WHAT YOU ARE ASKED TO DO: Only the lines below starting at the one containing "Breast MRI (dynamic contrast-enhanced), one sagittal" and ending at the one containing "- analysis volume" belong in the answer, each copied exactly.

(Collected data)
====

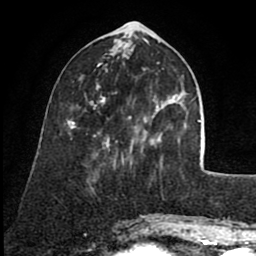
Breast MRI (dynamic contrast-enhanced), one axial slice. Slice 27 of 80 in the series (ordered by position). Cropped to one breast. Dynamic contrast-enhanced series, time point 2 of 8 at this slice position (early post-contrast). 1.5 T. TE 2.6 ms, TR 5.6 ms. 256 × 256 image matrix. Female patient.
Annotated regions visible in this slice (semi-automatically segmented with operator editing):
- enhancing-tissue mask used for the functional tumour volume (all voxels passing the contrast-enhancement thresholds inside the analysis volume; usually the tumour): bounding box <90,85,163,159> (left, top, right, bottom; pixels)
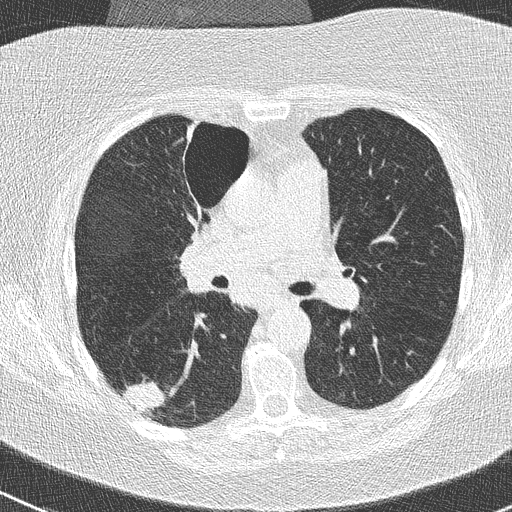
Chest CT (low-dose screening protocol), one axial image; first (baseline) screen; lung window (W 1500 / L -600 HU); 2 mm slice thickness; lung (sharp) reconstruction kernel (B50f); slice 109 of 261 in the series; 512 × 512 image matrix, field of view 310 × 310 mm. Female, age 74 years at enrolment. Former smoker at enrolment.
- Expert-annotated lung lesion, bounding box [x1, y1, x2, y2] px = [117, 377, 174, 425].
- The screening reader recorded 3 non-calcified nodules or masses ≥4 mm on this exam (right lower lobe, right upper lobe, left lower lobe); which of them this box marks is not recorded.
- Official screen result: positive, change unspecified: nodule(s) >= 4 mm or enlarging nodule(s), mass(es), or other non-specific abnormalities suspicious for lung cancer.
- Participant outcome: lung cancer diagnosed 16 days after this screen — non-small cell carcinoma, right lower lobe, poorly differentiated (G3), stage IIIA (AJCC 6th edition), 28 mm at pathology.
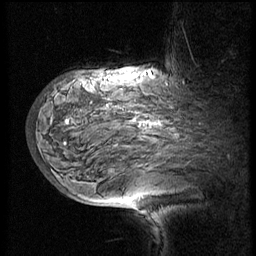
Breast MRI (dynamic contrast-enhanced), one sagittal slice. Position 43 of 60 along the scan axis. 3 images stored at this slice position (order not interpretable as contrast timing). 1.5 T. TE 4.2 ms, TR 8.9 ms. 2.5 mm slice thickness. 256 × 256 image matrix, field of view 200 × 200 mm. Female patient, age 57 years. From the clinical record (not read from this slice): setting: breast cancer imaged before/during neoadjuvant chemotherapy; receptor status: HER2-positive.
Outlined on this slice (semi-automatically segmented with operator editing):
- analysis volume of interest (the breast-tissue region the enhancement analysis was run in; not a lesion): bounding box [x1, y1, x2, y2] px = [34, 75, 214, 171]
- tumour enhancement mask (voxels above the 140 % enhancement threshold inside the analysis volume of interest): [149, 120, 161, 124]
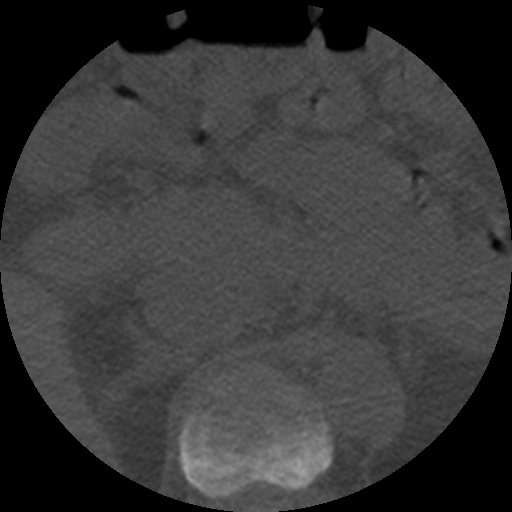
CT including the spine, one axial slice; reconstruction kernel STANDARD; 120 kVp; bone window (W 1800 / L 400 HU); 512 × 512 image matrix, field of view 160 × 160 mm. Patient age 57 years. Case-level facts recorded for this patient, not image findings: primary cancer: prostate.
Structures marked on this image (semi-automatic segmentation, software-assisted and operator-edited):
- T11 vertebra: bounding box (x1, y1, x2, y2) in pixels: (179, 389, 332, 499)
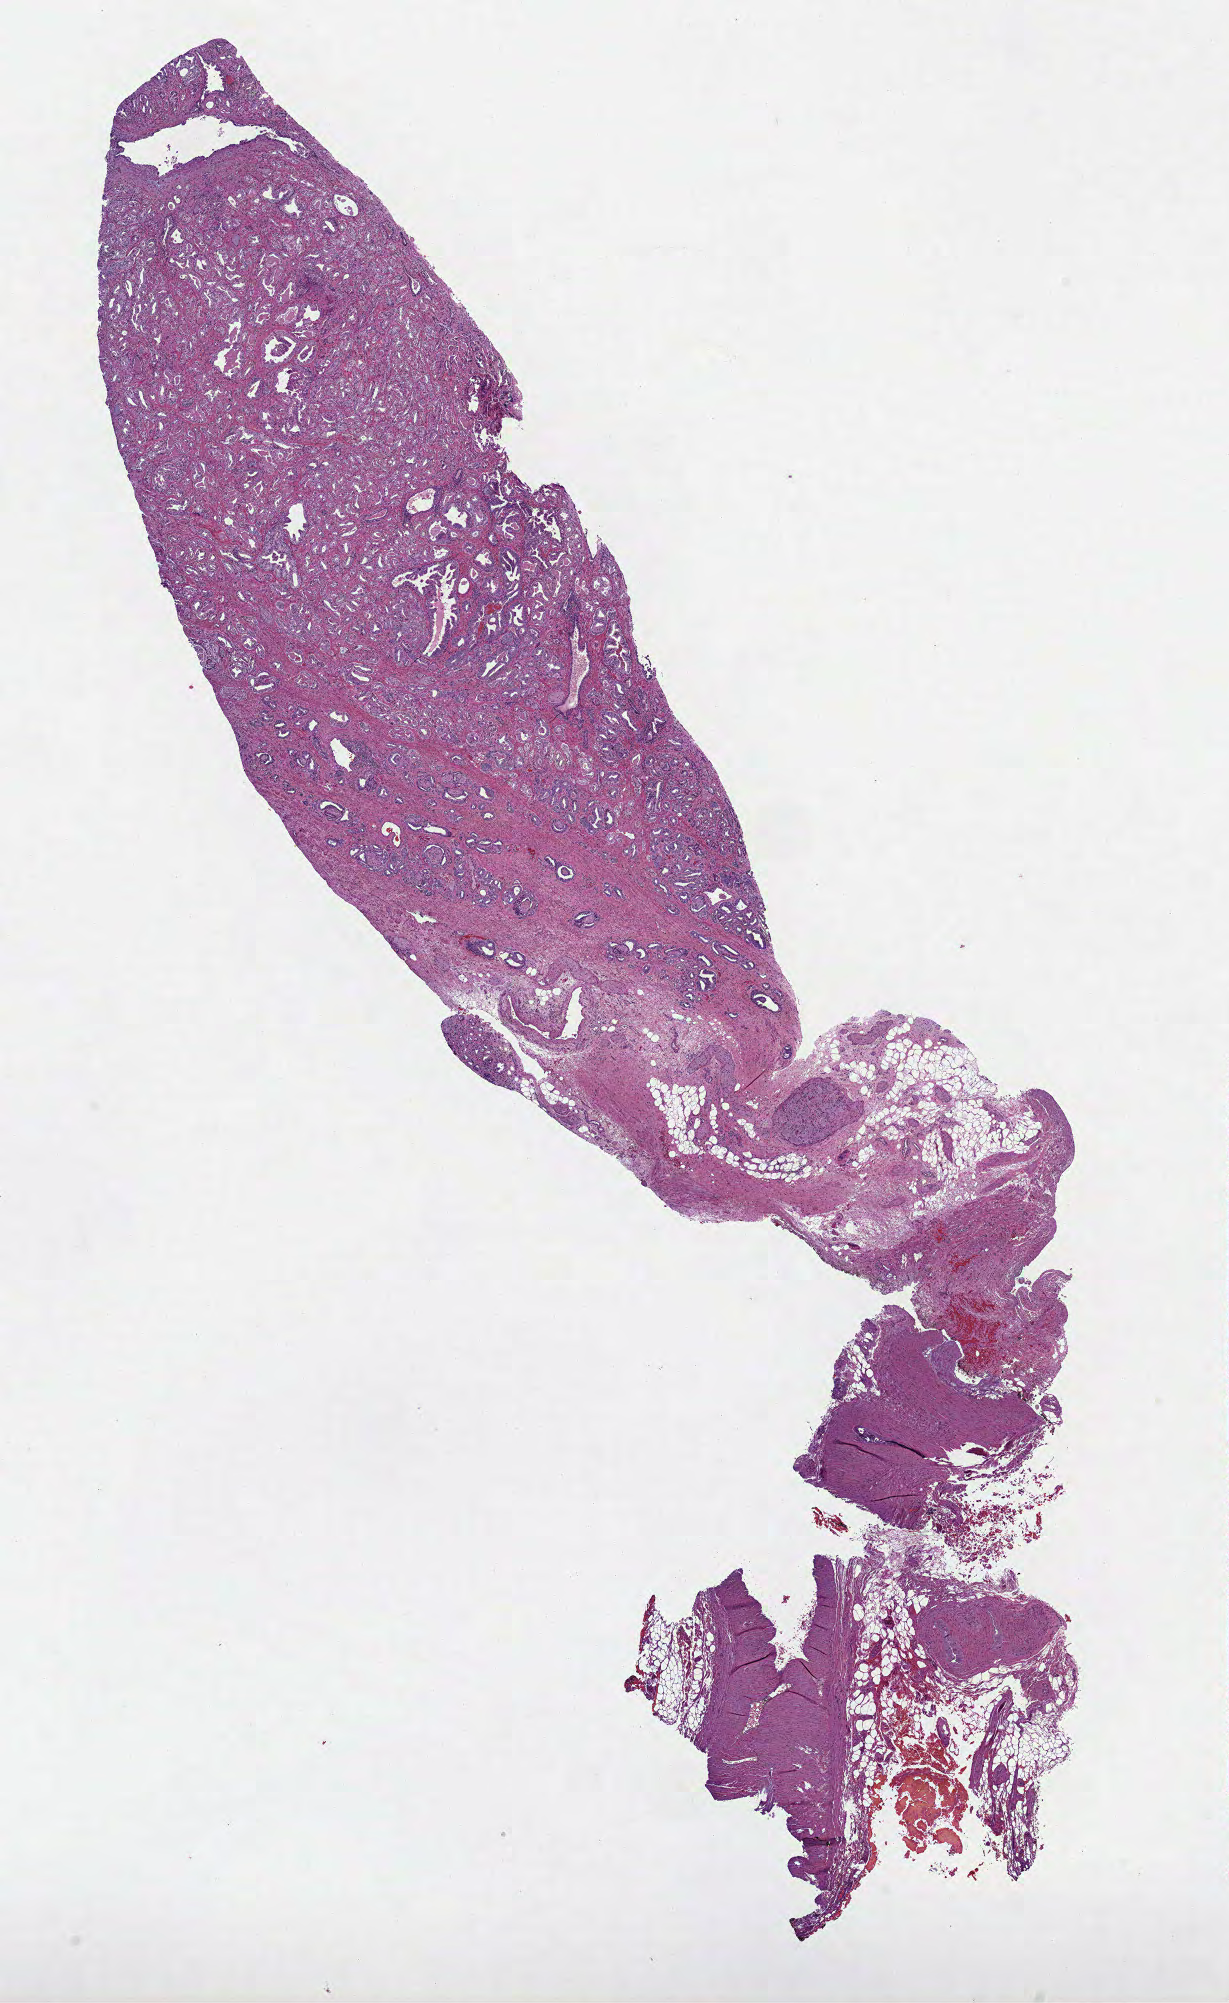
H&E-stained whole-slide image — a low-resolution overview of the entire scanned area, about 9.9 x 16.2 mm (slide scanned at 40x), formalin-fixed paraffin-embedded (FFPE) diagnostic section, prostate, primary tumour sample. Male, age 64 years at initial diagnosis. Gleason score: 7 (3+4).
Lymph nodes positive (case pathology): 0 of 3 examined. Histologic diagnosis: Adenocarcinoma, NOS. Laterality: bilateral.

====

RESULT:
Breast MRI (dynamic contrast-enhanced), one sagittal slice. Position 43 of 60 along the scan axis. 3 images stored at this slice position (order not interpretable as contrast timing). 1.5 T. TE 4.2 ms, TR 8.9 ms. 2.5 mm slice thickness. 256 × 256 image matrix, field of view 200 × 200 mm. Female patient, age 57 years. From the clinical record (not read from this slice): setting: breast cancer imaged before/during neoadjuvant chemotherapy; receptor status: HER2-positive.
Outlined on this slice (semi-automatically segmented with operator editing):
- analysis volume of interest (the breast-tissue region the enhancement analysis was run in; not a lesion): bounding box [x1, y1, x2, y2] px = [34, 75, 214, 171]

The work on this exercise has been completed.